In the first paragraph of his introduction, And Still It Moves, he states that theatre, "...according to reasonable expectations should be gasping out its life by now instead of enjoying better health than those giants of mass-communication, the motion pictures and television." Looking back and reading those words made me grimmace. If such a statement were ever true it certainly is not the case now. Film and television are the giants and most theatres have become the naughty younger sibling trying to immitate it's bigger siblings success, the spectacle trying to justify the costs of tickets, or the social rabble raiser. I personally have nothing against any of those, but as I look down the list of the best American playwrights of 1951 to 1957 I am left wondering where did the plays all go? What wasteland houses them?

I will question aloud whether or not the newest generation of playwrights that find themselves in the unfortunate position of writing straight plays or comedies have found a new home in the very places that were once the enemies of the theatre, film and television.

Judging by the productions of a lot of theatres I doubt there is much that can be done to stop the constant trickle of new writers fleeing to more stable (and often more welcoming) waters.

Thus the question remains, Can American theatre survive in the 21st century? Or is it now gasping out it's last breath as the across the country theatres keep going dark, forever.

Does still it move?


  1. This is a question I've found myself asking. The only answer the comes into my head is a quote from Moon Over Buffalo...and in my head, it's spoken by this tiny spitfire of an elderly Jewish woman I know who said the line in the production I was in:n

    "The theatre may be dying. The glamorous invalid may be crawling through the desert with but a single lung in its feeble chest, but it is still breathing, and it's all we've got. It is our lifeline to humanity."

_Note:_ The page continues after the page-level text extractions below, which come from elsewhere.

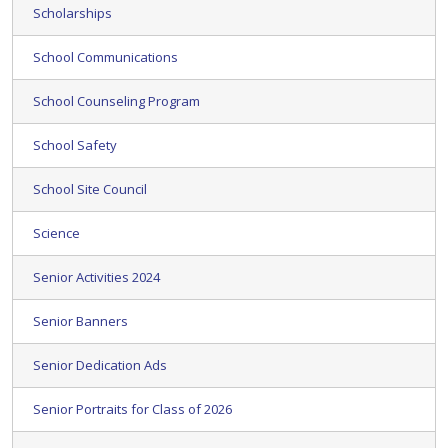
Scholarships
School Communications
School Counseling Program
School Safety
School Site Council
Science
Senior Activities 2024
Senior Banners
Senior Dedication Ads
Senior Portraits for Class of 2026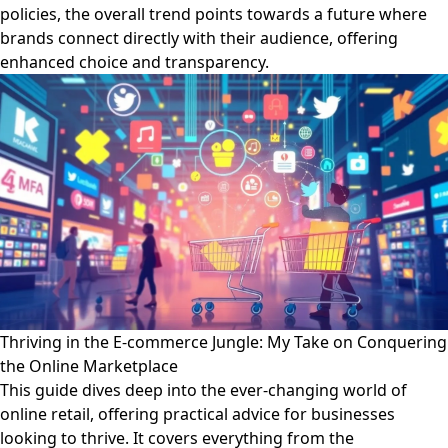
policies, the overall trend points towards a future where
brands connect directly with their audience, offering
enhanced choice and transparency.
Thriving in the E-commerce Jungle: My Take on Conquering
the Online Marketplace
This guide dives deep into the ever-changing world of
online retail, offering practical advice for businesses
looking to thrive. It covers everything from the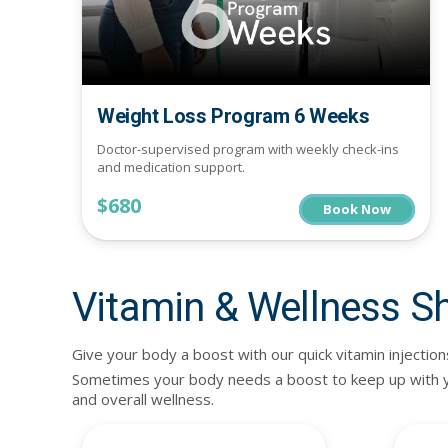
Weight Loss Program 6 Weeks
Doctor-supervised program with weekly check-ins
and medication support.
$680
Book Now
Vitamin & Wellness S
Give your body a boost with our quick vitamin injection
Sometimes your body needs a boost to keep up with you
and overall wellness.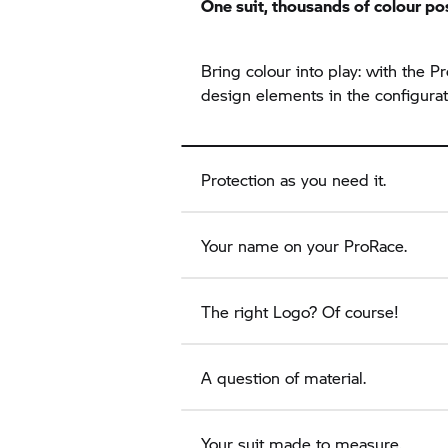
One suit, thousands of colour pos
Bring colour into play: with the
design elements in the configurat
Protection as you need it.
Your name on your ProRace.
The right Logo? Of course!
A question of material.
Your suit made to measure.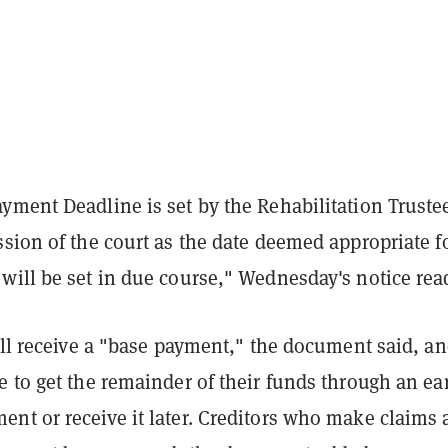
yment Deadline is set by the Rehabilitation Truste
sion of the court as the date deemed appropriate f
will be set in due course," Wednesday's notice rea
ill receive a "base payment," the document said, a
 to get the remainder of their funds through an ea
t or receive it later. Creditors who make claims a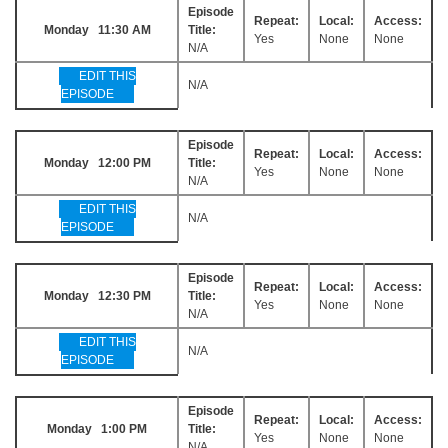
Episode
Repeat:
Local:
Access:
Monday 11:30 AM
Title:
Yes
None
None
N/A
EDIT THIS
N/A
EPISODE
Episode
Repeat:
Local:
Access:
Monday 12:00 PM
Title:
Yes
None
None
N/A
EDIT THIS
N/A
EPISODE
Episode
Repeat:
Local:
Access:
Monday 12:30 PM
Title:
Yes
None
None
N/A
EDIT THIS
N/A
EPISODE
Episode
Repeat:
Local:
Access:
Monday 1:00 PM
Title:
Yes
None
None
N/A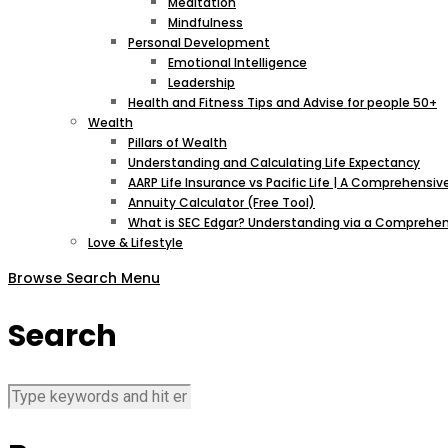
Meditation
Mindfulness
Personal Development
Emotional Intelligence
Leadership
Health and Fitness Tips and Advise for people 50+
Wealth
Pillars of Wealth
Understanding and Calculating Life Expectancy
AARP Life Insurance vs Pacific Life | A Comprehens
Annuity Calculator (Free Tool)
What is SEC Edgar? Understanding via a Comprehen
Love & Lifestyle
Browse
Search
Menu
Search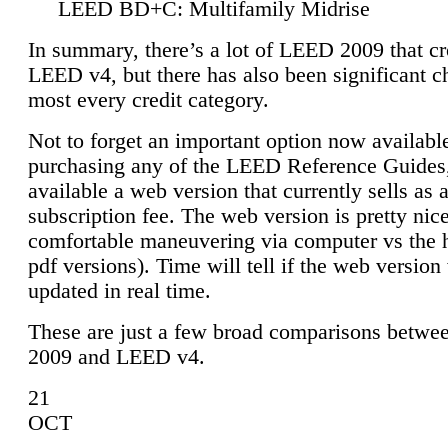
LEED BD+C: Multifamily Midrise
In summary, there’s a lot of LEED 2009 that cr
LEED v4, but there has also been significant c
most every credit category.
Not to forget an important option now available
purchasing any of the LEED Reference Guides,
available a web version that currently sells as 
subscription fee. The web version is pretty nice
comfortable maneuvering via computer vs the 
pdf versions). Time will tell if the web version 
updated in real time.
These are just a few broad comparisons betw
2009 and LEED v4.
21
OCT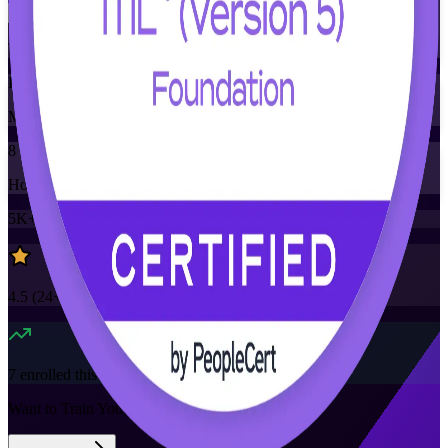
Training Schedules
Instructor-led
Mode
8
Hours
5K+
already enrolled
4.5
(
24+
Reviews)
7
enrolled this week
Want to Train Your Team?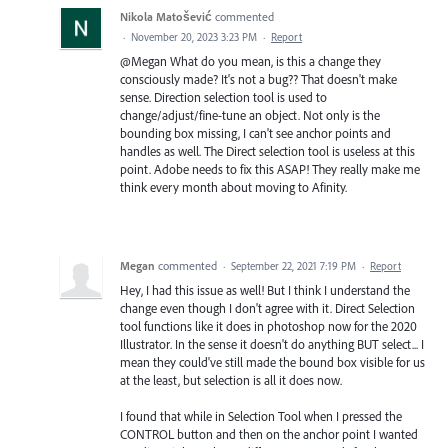
Nikola Matošević
commented
·
November 20, 2023 3:23 PM
·
Report
@Megan What do you mean, is this a change they
consciously made? It's not a bug?? That doesn't make
sense. Direction selection tool is used to
change/adjust/fine-tune an object. Not only is the
bounding box missing, I can't see anchor points and
handles as well. The Direct selection tool is useless at this
point. Adobe needs to fix this ASAP! They really make me
think every month about moving to Afinity.
Megan
commented
·
September 22, 2021 7:19 PM
·
Report
Hey, I had this issue as well! But I think I understand the
change even though I don't agree with it. Direct Selection
tool functions like it does in photoshop now for the 2020
Illustrator. In the sense it doesn't do anything BUT select... I
mean they could've still made the bound box visible for us
at the least, but selection is all it does now.
I found that while in Selection Tool when I pressed the
CONTROL button and then on the anchor point I wanted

    I always take heart in remembering that line, for some reason, because I believe theatre is a much more human thing than film or television. Theatre, in some form, has existed for thousands of years. I personally believe there will always be theatre. It may lose favor commercially, but it will still exist somewhere. There will always be that need to create and be part of creation that can only exist in a theatre. The theatre might be past its prime, might have already had its heyday, might not be the glamorous place it was. But I don't think it can die.

  2. I really enjoyed your comment. I am glad that there are people in theatre who are continuing to question what the purpose of theatre is and it's overall role in society. I personally believe that the commercial profitability of theatre, specifically outside of large hubs has been in jeopardy for a long time, and that theatres across the country continue to find themselves walking a tight rope of pushing theatrical limitations and trying to attract an audience. The audience for theatre continues to morph, and quite frankly age. A lot of our parents generation stepped through more movie theater doors than playhouse doors, and our generation tends to do the same. Also, films seem more apt at morphing to the demands of technology. (i.e. Netflix is bringing more and more foreign, independent, and limited distribution films into reach. You Tube and blogs allows filmmakers to self broadcast their ideas and their work.) Theatre seems to have a hard time making those transitions because it seems as if we are moving more and more into a world that relies less and less on face to face human interaction.

    To me that is where Theatre could continue to carve out a niche. Yet, a niche is what I think it would be. I've been looking a lot at what regional theatres are putting on, and for the most part it does seem that for the summer season more emphasis is strictly on entertainment or on remounting the shows that were successful on big marques in Broadway.

    I hope theatre as an art form never dies, but do you believe that theatre as a commercially viable entity is losing blood?

    I'd love to hear your thoughts on this.